Beyond your financial benefit there would seem to be no worth to this relationship. It would be easy to place the onus on the client to sever the relationship, however I remind you that you are the professional here. Many of us suffering mental illness have no ability or confidence to make the basic life choices so many of you take for granted. We are paralyzed in our illness and require reassurance at every step. That is why we are paying you – if you cannot deliver please do your client the favour of honesty and tell her you have nothing to offer.

Linda Sherby PH.D., ABPP said...


Let me start, Keith, by saying that I appreciate your taking the time and effort to respond to my blog. And I have many things to say in response to it.

First, I do not see this patient as "mentally ill" and I think it is unhelpful to brand most anyone with that label, for it implies a hopelessness that I believe is both untrue and unhelpful. She could I suppose be labeled as depressed or masochistic or passive-aggressive, but even these labels seem unhelpful to me for they do not necessarily tell us how to deal with the patient therapeutically.

Second, I will tell you unequivocally that there is no such thing as a blank screen therapist. Yes, Freud introduced that term and presented it as the ideal, but much has happened in psychoanalysis since Freud's day, and we now know that every therapist is indeed a person with his her own history, conflicts, issues and present life circumstances that affect both the patient and the treatment.

In my blog, I attempt to demonstrate the complex relationship between patient and therapist, how each affects the other as they interact in the consulting room each with their own histories, conflicts, issues and present life circumstances.

There are patients I form instantaneous connections to, patients I come to love, patients I feel angry with, even patients I may dislike at various points in the treatment. Is it important that I attempt to understand my feelings? Yes. Might it be important to share my feelings with the patient?

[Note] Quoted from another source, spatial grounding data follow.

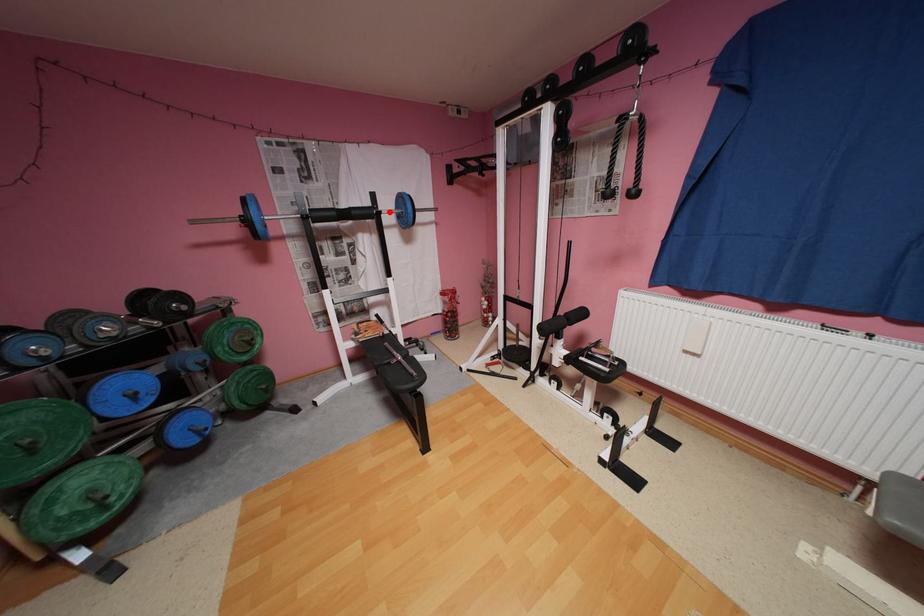
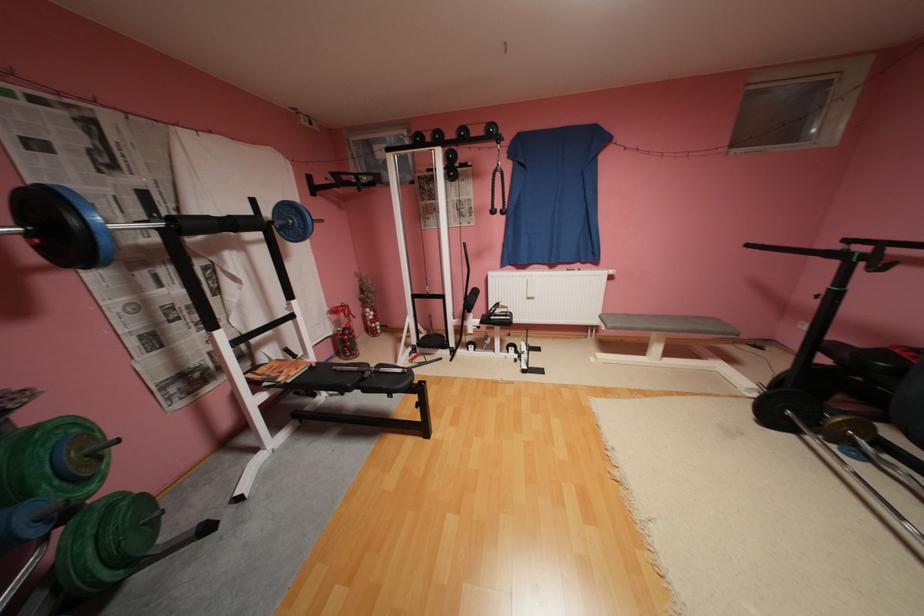
The point at the highlighted location is marked in the first image. Where is the corresponding point in the second image?

(281, 223)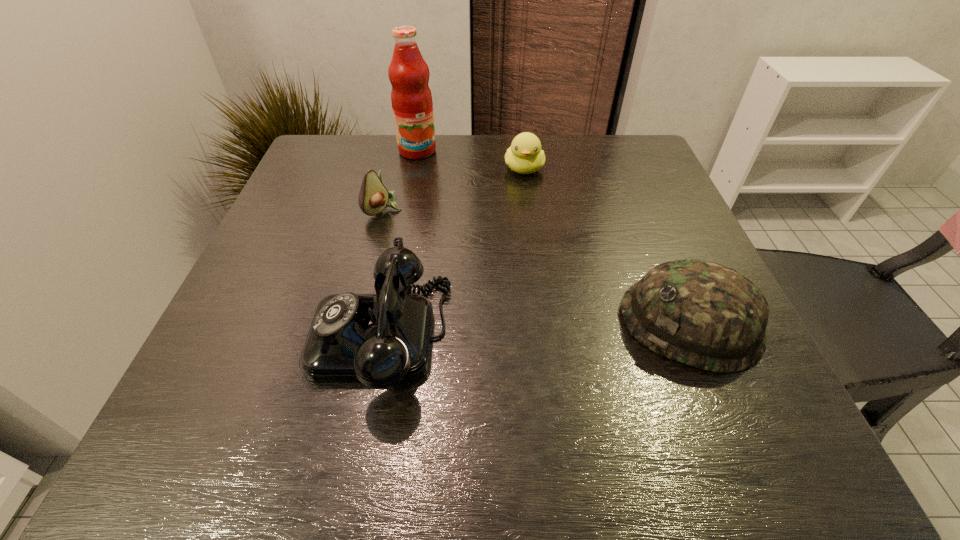
The width and height of the screenshot is (960, 540). In the image, there is a desktop. Identify the location of free space at the near right corner. (763, 382).

At what (x,y) coordinates should I click in order to perform the action: click on free space between the tallest object and the shortest object. Please return your answer as a coordinate pair (x, y). The width and height of the screenshot is (960, 540). Looking at the image, I should click on (470, 160).

The height and width of the screenshot is (540, 960). What are the coordinates of `empty location between the telephone and the rightmost object` in the screenshot? It's located at (535, 329).

The width and height of the screenshot is (960, 540). Identify the location of free space between the tallest object and the avocado. (400, 180).

Locate an element on the screen. free space between the shortest object and the third farthest object is located at coordinates (454, 188).

This screenshot has width=960, height=540. Identify the location of blank region between the shortest object and the telephone. (452, 252).

The width and height of the screenshot is (960, 540). I want to click on free space between the shortest object and the telephone, so click(x=452, y=252).

The image size is (960, 540). In order to click on the fourth closest object to the telephone in this screenshot , I will do `click(411, 98)`.

Identify the location of the closest object to the tallest object. This screenshot has width=960, height=540. (373, 197).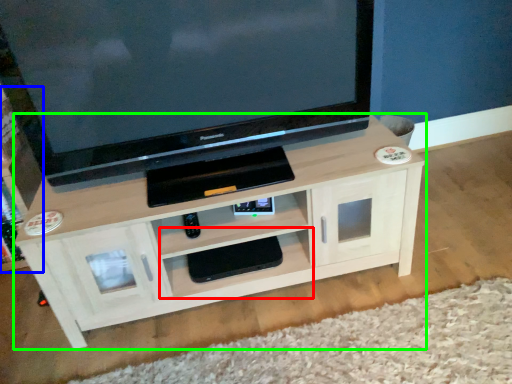
Question: Estimate the real-world distances between objects in this image. Which object is closer to shelf (highlighted by a red box), tv cabinet (highlighted by a blue box) or shelf (highlighted by a green box)?

Choices:
 (A) tv cabinet
 (B) shelf

Answer: (B)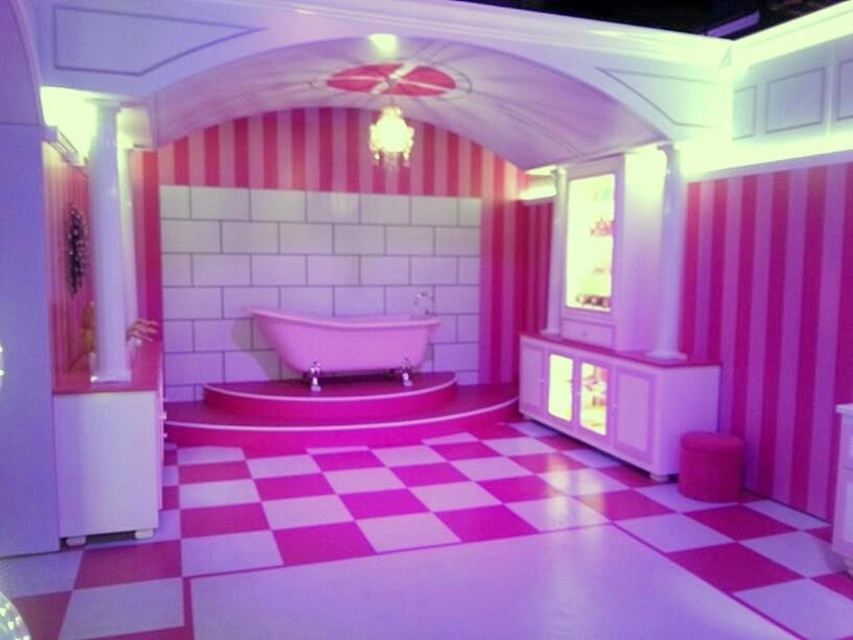
Question: Can you confirm if pink glossy bathtub at center is positioned to the right of white glossy column at left?

Choices:
 (A) no
 (B) yes

Answer: (B)

Question: Which of the following is the closest to the observer?

Choices:
 (A) white glossy pillar at upper center
 (B) pink glossy bathtub at center

Answer: (A)

Question: Is white glossy column at left positioned in front of white glossy pillar at upper center?

Choices:
 (A) no
 (B) yes

Answer: (B)

Question: Which of the following is the closest to the observer?

Choices:
 (A) white glossy pillar at upper center
 (B) white glossy column at left
 (C) pink glossy bathtub at center

Answer: (B)

Question: Which of these objects is positioned closest to the white glossy column at left?

Choices:
 (A) pink glossy bathtub at center
 (B) white glossy pillar at upper center

Answer: (A)

Question: Does white glossy column at left lie behind white glossy pillar at upper center?

Choices:
 (A) no
 (B) yes

Answer: (A)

Perhaps, at times. But to think that I remain an impartial, unbiased observer, that is indeed impossible.

There are always two human beings in the treatment room. Any therapist who thinks he or she is a paragon of mental health is indeed doing his or her patient a grave injustice.

Linda Sherby

Keith said...

Thank you for having the courage to post my rather lengthy and admittedly critical response to your blog post. I do not want to engage in on-line debate with you and am more than content to let my words stand against yours with one clarification.
I did not “label” your client as mentally ill. I did suggest, and I believe, she is suffering from mental illness. Mental illness is a condition, as opposed the former which defines the individual by the condition. There is nothing hopeless in the condition of mental illness; it requires treatment with compassionate and non-judgmental care the same as any physical ailment. The use of euphemisms or refusal to use the term obscures the reality of the illness, trivializes the condition and allows the misconceptions and prejudice to continue.

Linda Sherby PH.D., ABPP said...


I agree with you, Keith, that mental illness is not a hopeless condition and I stand corrected for implying that it is.

I also agree that it is unhelpful for us to have an online debate about these very complex issues so, as you said, we will let our words speak for themselves.